Unlike Territory Control, the number of aerogates occupied did not determine the winning team. If a team's flag was taken, that team lost, even if they occupied the majority of aerogates. When a player captured an enemy flag, it appeared on the back of their mechanaught for everyone to see, and increased the EN drain of jumping and boosting, as well as cut their max EN in half. Speed was reduced by 10%.

The goal was to eliminate opponents on the way, while protecting the flag.

=== Player-vs-computer games ===
==== Last Stand ====
Also called "LS", players were lumped into one team (up to 8), and they fought together to destroy large numbers of computer-controlled drone mechanaughts. The drones appeared in 2 large groups, at one location near the allied aerogates. The allies' objective was to defend the aerogates against these assaults. If one aerogate was captured by the drones, the game ended early in a defeat. The resistance of the drones was increased only according to the difficulty level set by the master of the room before the game was started. The higher the difficulty level was set (ranging from 1 to 3), the higher score there was with each drone kill for the player(s). The number of drones that spawned per wave was dependent upon the number of players in the match before the wave started. Competitions took place throughout every week. These "weeklies" awarded credits to players who managed to accumulate the highest number of points. The credits were awarded at every regular server maintenance on Wednesdays at 10 A.M. CDT.
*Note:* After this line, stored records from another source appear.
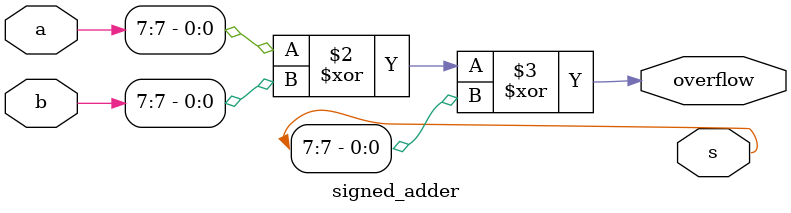
<source format=v>

module signed_adder(input [7:0] a,
    input [7:0] b,
    output [7:0] s,
    output overflow
); 

// The numbers a and b are added to the output s. 
// assign the occurence of the signed overflow of a and b to the output overflow.
// a signed overflow occurs if the most significant bits of a and b are low and the most significant bit of s is high
// a signed overflow may also occur if the most significant bits of a and b are high and the most significant bit of s is low



assign overflow = -a[7] ^ b[7] ^ s[7]; // xor the most significant bit of overflow with the output of the XOR and C_IN

endmodule

</source>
An additional feature was present in Last Stand, which did not exist in all other game modes. Whereas in other modes, it was player-versus-player, and players had to depend on allied healing pads and allied Rectifiers to restore the HP level, in Last Stand mode, it provided a unique full-restoration 'Healing Skill' option available to all players in the fifth Skill slot. When a player pressed the "5" key on their keypad, their mechanaught had its HP restored to full health, regardless of how much damage it received. For preventing this feature from being consistently used to avoid damage altogether, the 'Healing Skill' took one minute to renew itself, and was shown by remaining dark until it was ready to be used again. Unlike regular-combat Skills which had to be purchased out-of-game in the Store menu, the 'Healing Skill' was not required to be purchased, and did not require SP to use. The only limit on its use was the cooldown activated after using it.

For both Territory Control and Capture the Flag, stationary drone mechanaughts with powerful long-range siege cannons or rockets appeared to automatically defend allied aerogates. If an aerogate was captured, the drones were to be destroyed for allied drones to appear. Unlike the drones in Last Stand, however, those had better armor, requiring more hits for a single drone. If destroyed, a drone automatically re-spawned after 30 seconds. If an aerogate was neutral (i.e. had not been fully captured), no guarding drones appeared.
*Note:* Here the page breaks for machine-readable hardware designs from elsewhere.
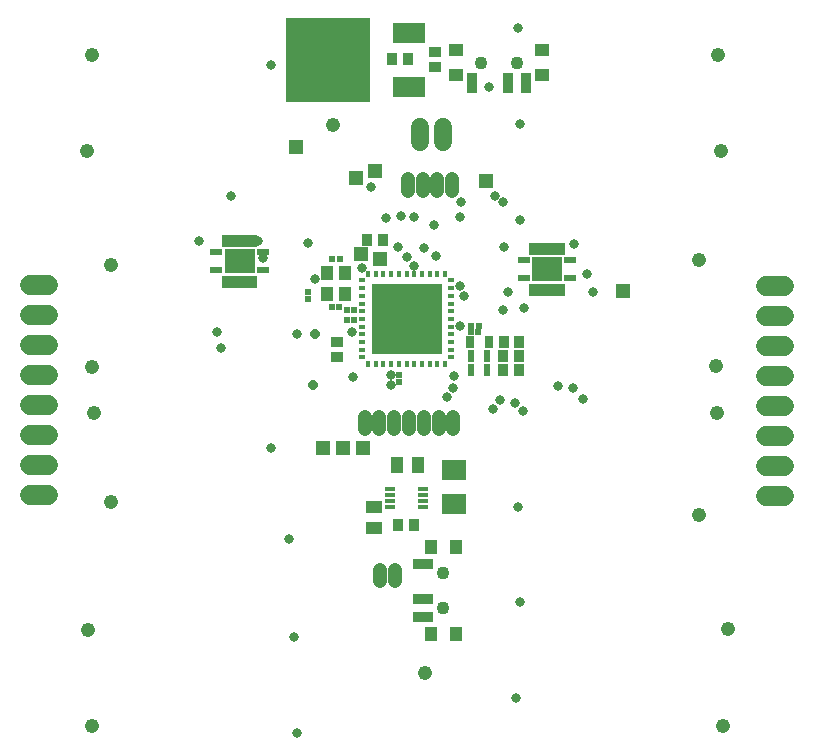
<source format=gbs>
G75*
%MOIN*%
%OFA0B0*%
%FSLAX24Y24*%
%IPPOS*%
%LPD*%
%AMOC8*
5,1,8,0,0,1.08239X$1,22.5*
%
%ADD10R,0.0207X0.0157*%
%ADD11R,0.0157X0.0207*%
%ADD12R,0.2333X0.2333*%
%ADD13R,0.0415X0.0190*%
%ADD14R,0.0190X0.0415*%
%ADD15R,0.1004X0.0807*%
%ADD16R,0.0198X0.0198*%
%ADD17R,0.0434X0.0474*%
%ADD18C,0.0477*%
%ADD19R,0.0356X0.0434*%
%ADD20R,0.0434X0.0356*%
%ADD21R,0.0316X0.0395*%
%ADD22R,0.0218X0.0395*%
%ADD23C,0.0595*%
%ADD24R,0.0346X0.0178*%
%ADD25R,0.0552X0.0395*%
%ADD26R,0.0789X0.0710*%
%ADD27R,0.0671X0.0356*%
%ADD28R,0.0395X0.0474*%
%ADD29C,0.0434*%
%ADD30R,0.0395X0.0552*%
%ADD31R,0.0356X0.0671*%
%ADD32R,0.0474X0.0395*%
%ADD33R,0.1064X0.0671*%
%ADD34R,0.2836X0.2836*%
%ADD35R,0.0474X0.0474*%
%ADD36C,0.0680*%
%ADD37C,0.0320*%
%ADD38OC8,0.0320*%
%ADD39C,0.0476*%
D10*
X012223Y016749D03*
X012223Y017004D03*
X012223Y017260D03*
X012223Y017516D03*
X012223Y017772D03*
X012223Y018028D03*
X012223Y018284D03*
X012223Y018540D03*
X012223Y018796D03*
X012223Y019052D03*
X012223Y019308D03*
X015205Y019308D03*
X015205Y019052D03*
X015205Y018796D03*
X015205Y018540D03*
X015205Y018284D03*
X015205Y018028D03*
X015205Y017772D03*
X015205Y017516D03*
X015205Y017260D03*
X015205Y017004D03*
X015205Y016749D03*
D11*
X014993Y016537D03*
X014737Y016537D03*
X014481Y016537D03*
X014226Y016537D03*
X013970Y016537D03*
X013714Y016537D03*
X013458Y016537D03*
X013202Y016537D03*
X012946Y016537D03*
X012690Y016537D03*
X012434Y016537D03*
X012434Y019519D03*
X012690Y019519D03*
X012946Y019519D03*
X013202Y019519D03*
X013458Y019519D03*
X013714Y019519D03*
X013970Y019519D03*
X014226Y019519D03*
X014481Y019519D03*
X014737Y019519D03*
X014993Y019519D03*
D12*
X013714Y018028D03*
D13*
X017616Y019393D03*
X017616Y019983D03*
X019171Y019983D03*
X019171Y019393D03*
X008931Y019663D03*
X008931Y020253D03*
X007376Y020253D03*
X007376Y019663D03*
D14*
X007662Y019269D03*
X007859Y019269D03*
X008055Y019269D03*
X008252Y019269D03*
X008449Y019269D03*
X008646Y019269D03*
X008646Y020637D03*
X008449Y020637D03*
X008252Y020637D03*
X008055Y020637D03*
X007859Y020637D03*
X007662Y020637D03*
X017902Y020367D03*
X018099Y020367D03*
X018295Y020367D03*
X018492Y020367D03*
X018689Y020367D03*
X018886Y020367D03*
X018886Y018999D03*
X018689Y018999D03*
X018492Y018999D03*
X018295Y018999D03*
X018099Y018999D03*
X017902Y018999D03*
D15*
X018394Y019688D03*
X008154Y019958D03*
D16*
X010415Y018932D03*
X010415Y018695D03*
X011223Y018414D03*
X011467Y018414D03*
X011725Y018334D03*
X011969Y018334D03*
X011968Y017988D03*
X011724Y017988D03*
X013468Y016145D03*
X013468Y015909D03*
X015865Y017582D03*
X015871Y017806D03*
X016115Y017806D03*
X016109Y017582D03*
X011483Y020008D03*
X011239Y020008D03*
D17*
X011048Y019571D03*
X011658Y019571D03*
X011658Y018842D03*
X011048Y018842D03*
D18*
X013763Y022301D02*
X013763Y022698D01*
X014255Y022698D02*
X014255Y022301D01*
X014747Y022301D02*
X014747Y022698D01*
X015239Y022698D02*
X015239Y022301D01*
X015273Y014741D02*
X015273Y014344D01*
X014781Y014344D02*
X014781Y014741D01*
X014289Y014741D02*
X014289Y014344D01*
X013797Y014344D02*
X013797Y014741D01*
X013305Y014741D02*
X013305Y014344D01*
X012813Y014344D02*
X012813Y014741D01*
X012321Y014741D02*
X012321Y014344D01*
X012826Y009670D02*
X012826Y009274D01*
X013318Y009274D02*
X013318Y009670D01*
D19*
X013442Y011159D03*
X013954Y011159D03*
X016938Y016318D03*
X016938Y016798D03*
X016948Y017268D03*
X017460Y017268D03*
X017450Y016798D03*
X017450Y016318D03*
X012915Y020671D03*
X012403Y020671D03*
X013245Y026681D03*
X013757Y026681D03*
D20*
X014674Y026925D03*
X014674Y026413D03*
X011413Y017264D03*
X011413Y016752D03*
D21*
X015819Y017268D03*
X016449Y017268D03*
D22*
X016409Y016798D03*
X016409Y016318D03*
X015858Y016318D03*
X015858Y016798D03*
D23*
X014945Y023918D02*
X014945Y024433D01*
X014158Y024433D02*
X014158Y023918D01*
D24*
X014270Y012353D03*
X014270Y012157D03*
X014270Y011960D03*
X014270Y011763D03*
X013158Y011763D03*
X013158Y011960D03*
X013158Y012157D03*
X013158Y012353D03*
D25*
X012618Y011758D03*
X012618Y011049D03*
D26*
X015287Y011872D03*
X015287Y012974D03*
D27*
X014254Y009857D03*
X014254Y008676D03*
X014254Y008085D03*
D28*
X014530Y007534D03*
X015357Y007534D03*
X015357Y010408D03*
X014530Y010408D03*
D29*
X014943Y009562D03*
X014943Y008381D03*
X016206Y026571D03*
X017387Y026571D03*
D30*
X014108Y013158D03*
X013399Y013158D03*
D31*
X015911Y025883D03*
X017092Y025883D03*
X017682Y025883D03*
D32*
X018233Y026158D03*
X018233Y026985D03*
X015359Y026985D03*
X015359Y026158D03*
D33*
X013800Y025756D03*
X013800Y027567D03*
D34*
X011084Y026661D03*
D35*
X010029Y023744D03*
X012021Y022716D03*
X012655Y022960D03*
X012186Y020181D03*
X012832Y020035D03*
X016359Y022626D03*
X020926Y018952D03*
X012257Y013724D03*
X011592Y013720D03*
X010942Y013724D03*
D36*
X001750Y014161D02*
X001150Y014161D01*
X001150Y015161D02*
X001750Y015161D01*
X001750Y016161D02*
X001150Y016161D01*
X001150Y017161D02*
X001750Y017161D01*
X001750Y018161D02*
X001150Y018161D01*
X001150Y019161D02*
X001750Y019161D01*
X001750Y013161D02*
X001150Y013161D01*
X001150Y012161D02*
X001750Y012161D01*
X025713Y012118D02*
X026313Y012118D01*
X026313Y013118D02*
X025713Y013118D01*
X025713Y014118D02*
X026313Y014118D01*
X026313Y015118D02*
X025713Y015118D01*
X025713Y016118D02*
X026313Y016118D01*
X026313Y017118D02*
X025713Y017118D01*
X025713Y018118D02*
X026313Y018118D01*
X026313Y019118D02*
X025713Y019118D01*
D37*
X019914Y018928D03*
X019722Y019520D03*
X019294Y020528D03*
X017484Y021318D03*
X016944Y021938D03*
X016654Y022138D03*
X015514Y021928D03*
X015484Y021438D03*
X014634Y021148D03*
X013974Y021408D03*
X013544Y021448D03*
X013024Y021398D03*
X012517Y022417D03*
X013414Y020418D03*
X013714Y020078D03*
X013974Y019788D03*
X014294Y020378D03*
X014684Y020138D03*
X015494Y019128D03*
X015624Y018778D03*
X015494Y017778D03*
X016931Y018331D03*
X017104Y018928D03*
X017634Y018388D03*
X016964Y020408D03*
X013204Y016148D03*
X013204Y015818D03*
X011934Y016098D03*
X011903Y017603D03*
X010073Y017522D03*
X010654Y019358D03*
X010415Y020551D03*
X008934Y020058D03*
X008765Y020637D03*
X007854Y022118D03*
X006804Y020638D03*
X007384Y017588D03*
X007544Y017058D03*
X009204Y013708D03*
X009794Y010678D03*
X009964Y007418D03*
X010074Y004218D03*
X017354Y005378D03*
X017484Y008588D03*
X017434Y011768D03*
X015305Y011927D03*
X017604Y014958D03*
X017324Y015208D03*
X016834Y015318D03*
X016584Y015018D03*
X015294Y016108D03*
X015274Y015718D03*
X015054Y015408D03*
X018754Y015788D03*
X019274Y015738D03*
X019594Y015348D03*
X012226Y019740D03*
X017484Y024518D03*
X016458Y025744D03*
X017424Y027708D03*
X009194Y026478D03*
D38*
X010670Y017511D03*
X010611Y015830D03*
D39*
X003214Y004468D03*
X003096Y007665D03*
X003859Y011909D03*
X003281Y014889D03*
X003230Y016437D03*
X003879Y019815D03*
X003064Y023610D03*
X003245Y026822D03*
X011274Y024488D03*
X023466Y019976D03*
X024017Y016464D03*
X024068Y014901D03*
X023450Y011476D03*
X024415Y007681D03*
X024249Y004468D03*
X014340Y006240D03*
X024198Y023622D03*
X024084Y026815D03*
M02*

</source>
== End of life announcement ==
In December 2009, NCSoft terminated its license to Exteel SEA. In addition, IAM-Interactive removed its forum and website contents, replacing them with an advisory to consume all coins within 30 days, despite Exteel game servers being offline at the time. The primary reasons for shutting down were a lack of financial stable income and NCSoft losing a lawsuit that resulted in a loss of 28 million dollars.

The game and all of its international servers were permanently shutdown on September 1, 2010.